Here’s a twist to all those stories we’ve heard about high housing prices on the West Coast. A Duncan developer is asking $1 for his five-bedroom, 1940s-era character home.

The catch?

It doesn’t come with any land. And whoever buys it has to move it.

Duncan developer Alan Jackson, owner of South Island Fireplace Ltd., bought the property two years ago for its development potential. It sits on two lots already zoned for multi-family use.

He’s aiming to start building an eight-unit rental development on the site in May to have it ready for tenants by the end of September. That means the two-storey, 2,400-square-foot house at 462 Ypres St. in Duncan has to go.

Since posting an advertisement online on UsedCowichan.com just over two weeks ago, Jackson has received about 60 inquiries.

Those have been whittled down to three or four “deserving” families, he said.

In the coming week, Jackson will meet with potential owners to see who is best suited and able to take the house.

Excavation and foundation work on a new site, plus the cost to move the house, could total about $40,000, Jackson said Wednesday. It would cost him about $15,000 to demolish it.

Jackson bought the property and two others after selling another company he owned. He decided to create new rental housing, something the municipality is keen to see developed.

Previously owned by the province, the house had been used as a group home for young people. It went through substantial upgrading and has sprinklers throughout, he said.

Original fir floors are in place, as is large-dimension lumber, and a number of character features.

“This house has good bones,” Jackson said. “It would be an absolute shame not to recycle this house ... It could live on for the next 100 years.”

It also comes with all its appliances. “I want it to go to a good family lock, stock and barrel.”

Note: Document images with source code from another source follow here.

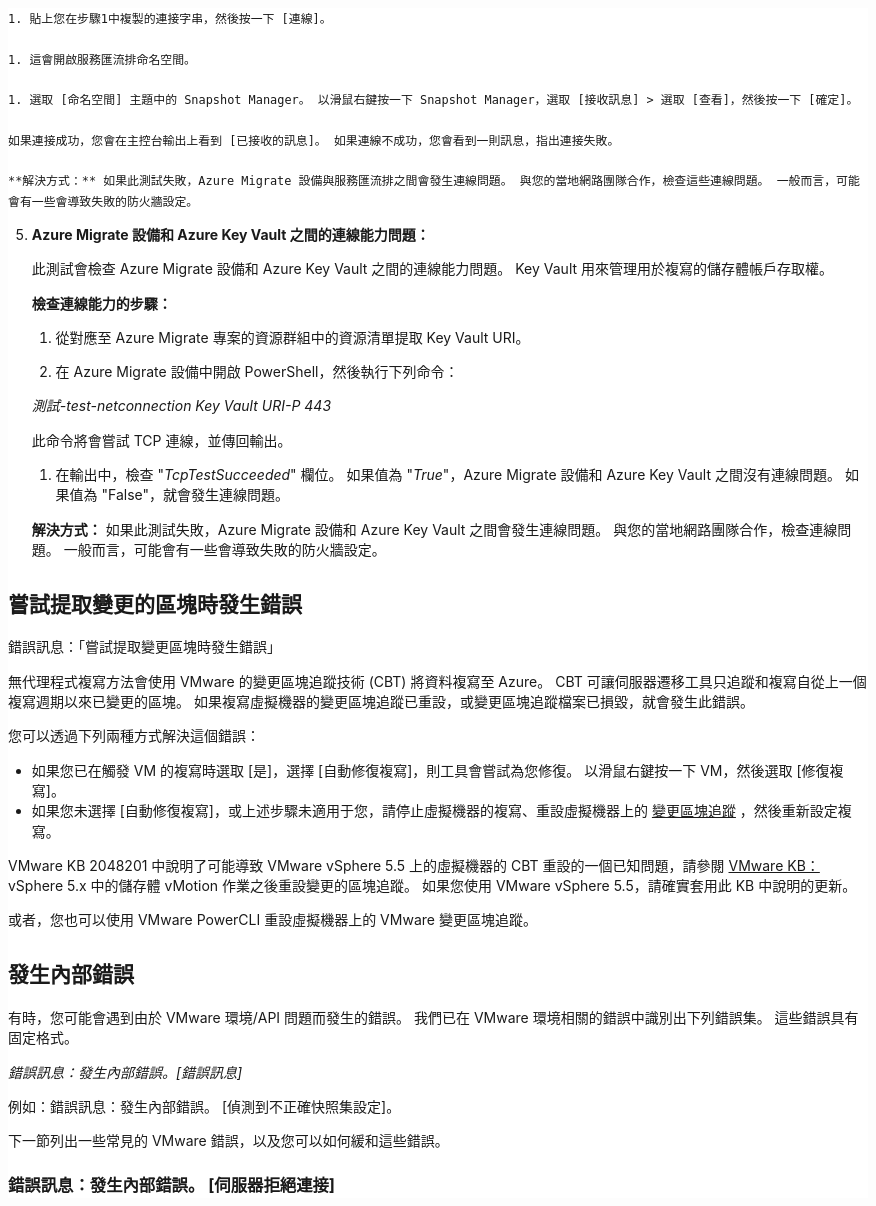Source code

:     1. 貼上您在步驟1中複製的連接字串，然後按一下 [連線]。
    
    1. 這會開啟服務匯流排命名空間。
    
    1. 選取 [命名空間] 主題中的 Snapshot Manager。 以滑鼠右鍵按一下 Snapshot Manager，選取 [接收訊息] > 選取 [查看]，然後按一下 [確定]。
    
    如果連接成功，您會在主控台輸出上看到 [已接收的訊息]。 如果連線不成功，您會看到一則訊息，指出連接失敗。
    
    **解決方式：** 如果此測試失敗，Azure Migrate 設備與服務匯流排之間會發生連線問題。 與您的當地網路團隊合作，檢查這些連線問題。 一般而言，可能會有一些會導致失敗的防火牆設定。
    
 5. **Azure Migrate 設備和 Azure Key Vault 之間的連線能力問題：**

    此測試會檢查 Azure Migrate 設備和 Azure Key Vault 之間的連線能力問題。 Key Vault 用來管理用於複寫的儲存體帳戶存取權。
    
    **檢查連線能力的步驟：**
    
    1. 從對應至 Azure Migrate 專案的資源群組中的資源清單提取 Key Vault URI。
    
    1. 在 Azure Migrate 設備中開啟 PowerShell，然後執行下列命令：
    
    _測試-test-netconnection Key Vault URI-P 443_
    
    此命令將會嘗試 TCP 連線，並傳回輸出。
    
    1. 在輸出中，檢查 "_TcpTestSucceeded_" 欄位。 如果值為 "_True_"，Azure Migrate 設備和 Azure Key Vault 之間沒有連線問題。 如果值為 "False"，就會發生連線問題。
    
    **解決方式：** 如果此測試失敗，Azure Migrate 設備和 Azure Key Vault 之間會發生連線問題。 與您的當地網路團隊合作，檢查連線問題。 一般而言，可能會有一些會導致失敗的防火牆設定。
    
## <a name="encountered-an-error-while-trying-to-fetch-changed-blocks"></a>嘗試提取變更的區塊時發生錯誤

錯誤訊息：「嘗試提取變更區塊時發生錯誤」

無代理程式複寫方法會使用 VMware 的變更區塊追蹤技術 (CBT) 將資料複寫至 Azure。 CBT 可讓伺服器遷移工具只追蹤和複寫自從上一個複寫週期以來已變更的區塊。 如果複寫虛擬機器的變更區塊追蹤已重設，或變更區塊追蹤檔案已損毀，就會發生此錯誤。

您可以透過下列兩種方式解決這個錯誤：

- 如果您已在觸發 VM 的複寫時選取 [是]，選擇 [自動修復複寫]，則工具會嘗試為您修復。 以滑鼠右鍵按一下 VM，然後選取 [修復複寫]。
- 如果您未選擇 [自動修復複寫]，或上述步驟未適用于您，請停止虛擬機器的複寫、重設虛擬機器上的 [變更區塊追蹤](https://go.microsoft.com/fwlink/?linkid=2139203) ，然後重新設定複寫。

VMware KB 2048201 中說明了可能導致 VMware vSphere 5.5 上的虛擬機器的 CBT 重設的一個已知問題，請參閱 [VMware KB：](https://go.microsoft.com/fwlink/?linkid=2138888) vSphere 5.x 中的儲存體 vMotion 作業之後重設變更的區塊追蹤。 如果您使用 VMware vSphere 5.5，請確實套用此 KB 中說明的更新。

或者，您也可以使用 VMware PowerCLI 重設虛擬機器上的 VMware 變更區塊追蹤。

## <a name="an-internal-error-occurred"></a>發生內部錯誤

有時，您可能會遇到由於 VMware 環境/API 問題而發生的錯誤。 我們已在 VMware 環境相關的錯誤中識別出下列錯誤集。 這些錯誤具有固定格式。

_錯誤訊息：發生內部錯誤。[錯誤訊息]_

例如：錯誤訊息：發生內部錯誤。 [偵測到不正確快照集設定]。

下一節列出一些常見的 VMware 錯誤，以及您可以如何緩和這些錯誤。

### <a name="error-message-an-internal-error-occurred-server-refused-connection"></a>錯誤訊息：發生內部錯誤。 [伺服器拒絕連接]
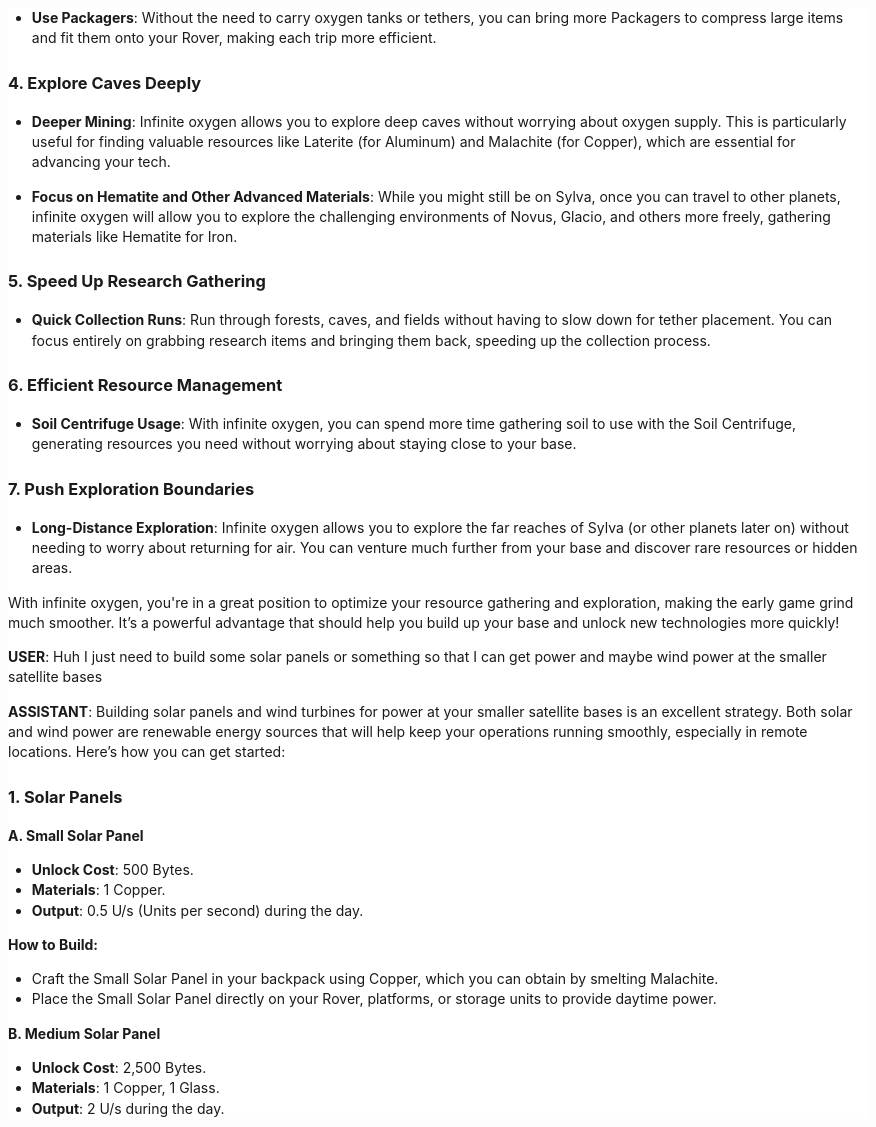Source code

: - **Use Packagers**: Without the need to carry oxygen tanks or tethers, you can bring more Packagers to compress large items and fit them onto your Rover, making each trip more efficient.

### **4. Explore Caves Deeply**
- **Deeper Mining**: Infinite oxygen allows you to explore deep caves without worrying about oxygen supply. This is particularly useful for finding valuable resources like Laterite (for Aluminum) and Malachite (for Copper), which are essential for advancing your tech.

- **Focus on Hematite and Other Advanced Materials**: While you might still be on Sylva, once you can travel to other planets, infinite oxygen will allow you to explore the challenging environments of Novus, Glacio, and others more freely, gathering materials like Hematite for Iron.

### **5. Speed Up Research Gathering**
- **Quick Collection Runs**: Run through forests, caves, and fields without having to slow down for tether placement. You can focus entirely on grabbing research items and bringing them back, speeding up the collection process.

### **6. Efficient Resource Management**
- **Soil Centrifuge Usage**: With infinite oxygen, you can spend more time gathering soil to use with the Soil Centrifuge, generating resources you need without worrying about staying close to your base.

### **7. Push Exploration Boundaries**
- **Long-Distance Exploration**: Infinite oxygen allows you to explore the far reaches of Sylva (or other planets later on) without needing to worry about returning for air. You can venture much further from your base and discover rare resources or hidden areas.

With infinite oxygen, you're in a great position to optimize your resource gathering and exploration, making the early game grind much smoother. It’s a powerful advantage that should help you build up your base and unlock new technologies more quickly!

**USER**: Huh I just need to build some solar panels or something so that I can get power and maybe wind power at the smaller satellite bases

**ASSISTANT**: Building solar panels and wind turbines for power at your smaller satellite bases is an excellent strategy. Both solar and wind power are renewable energy sources that will help keep your operations running smoothly, especially in remote locations. Here’s how you can get started:

### **1. Solar Panels**

**A. Small Solar Panel**
- **Unlock Cost**: 500 Bytes.
- **Materials**: 1 Copper.
- **Output**: 0.5 U/s (Units per second) during the day.
  
**How to Build:**
- Craft the Small Solar Panel in your backpack using Copper, which you can obtain by smelting Malachite.
- Place the Small Solar Panel directly on your Rover, platforms, or storage units to provide daytime power.

**B. Medium Solar Panel**
- **Unlock Cost**: 2,500 Bytes.
- **Materials**: 1 Copper, 1 Glass.
- **Output**: 2 U/s during the day.
  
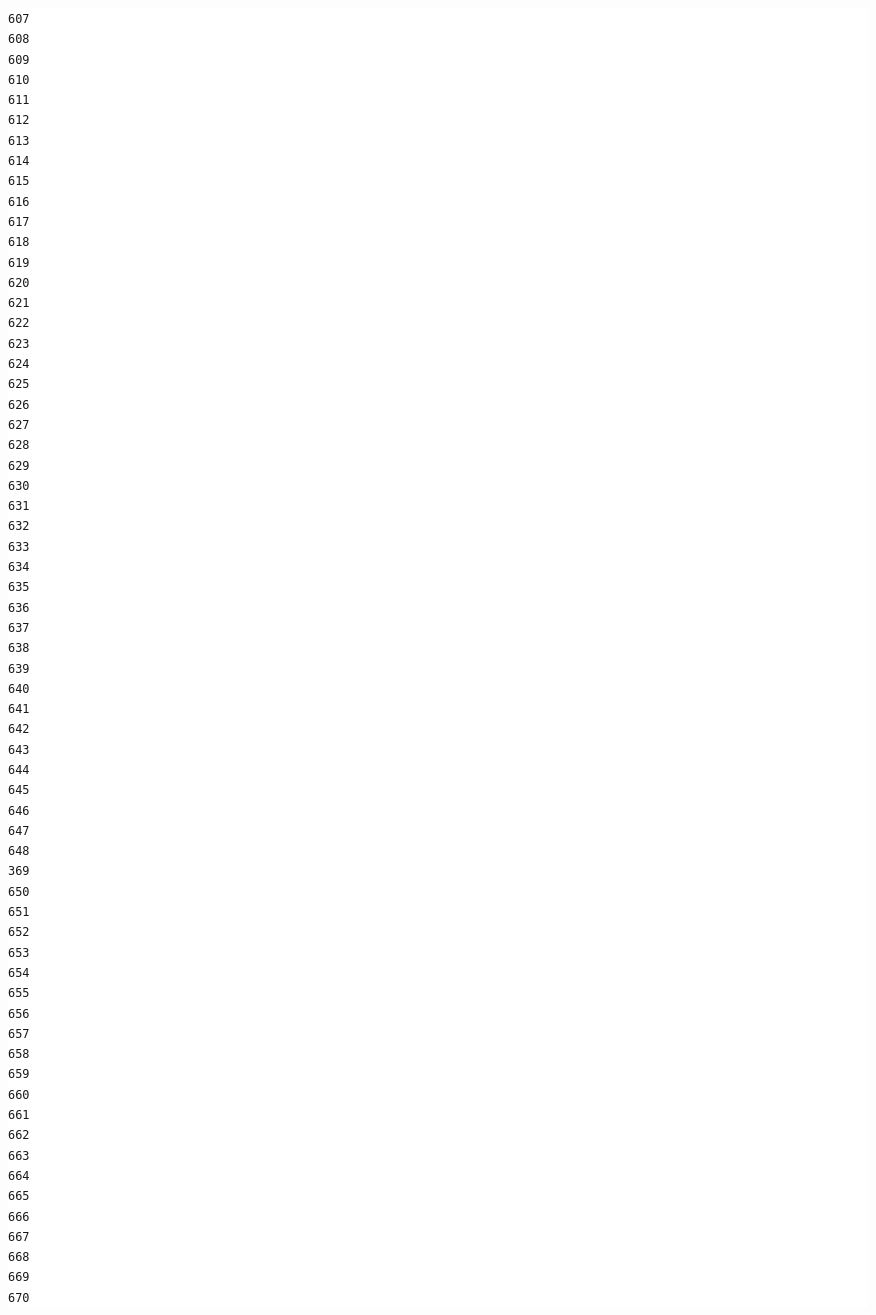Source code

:     607
    608
    609
    610
    611
    612
    613
    614
    615
    616
    617
    618
    619
    620
    621
    622
    623
    624
    625
    626
    627
    628
    629
    630
    631
    632
    633
    634
    635
    636
    637
    638
    639
    640
    641
    642
    643
    644
    645
    646
    647
    648
    369
    650
    651
    652
    653
    654
    655
    656
    657
    658
    659
    660
    661
    662
    663
    664
    665
    666
    667
    668
    669
    670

This isn’t the first time that houses have been offered for practically nothing in order to save them.

Last month, Boston Bar in the Fraser Canyon offered two historic houses, on a 5,000-square-foot lot, at $1 each. Whoever gets them, however, has to be willing to fix them up, but doesn’t have to move them.

Victoria’s Rockland area is home to a restored two-storey apartment that was moved from the corner of Richmond Avenue and Oak Bay Avenue in 2012.

Mike Sweet, of Black Horse Contracting, and Harry Newton, of Newtco Realty, paid $1 for the 1880s-circa building known as Richmond Court and created a four- or five-suite apartment.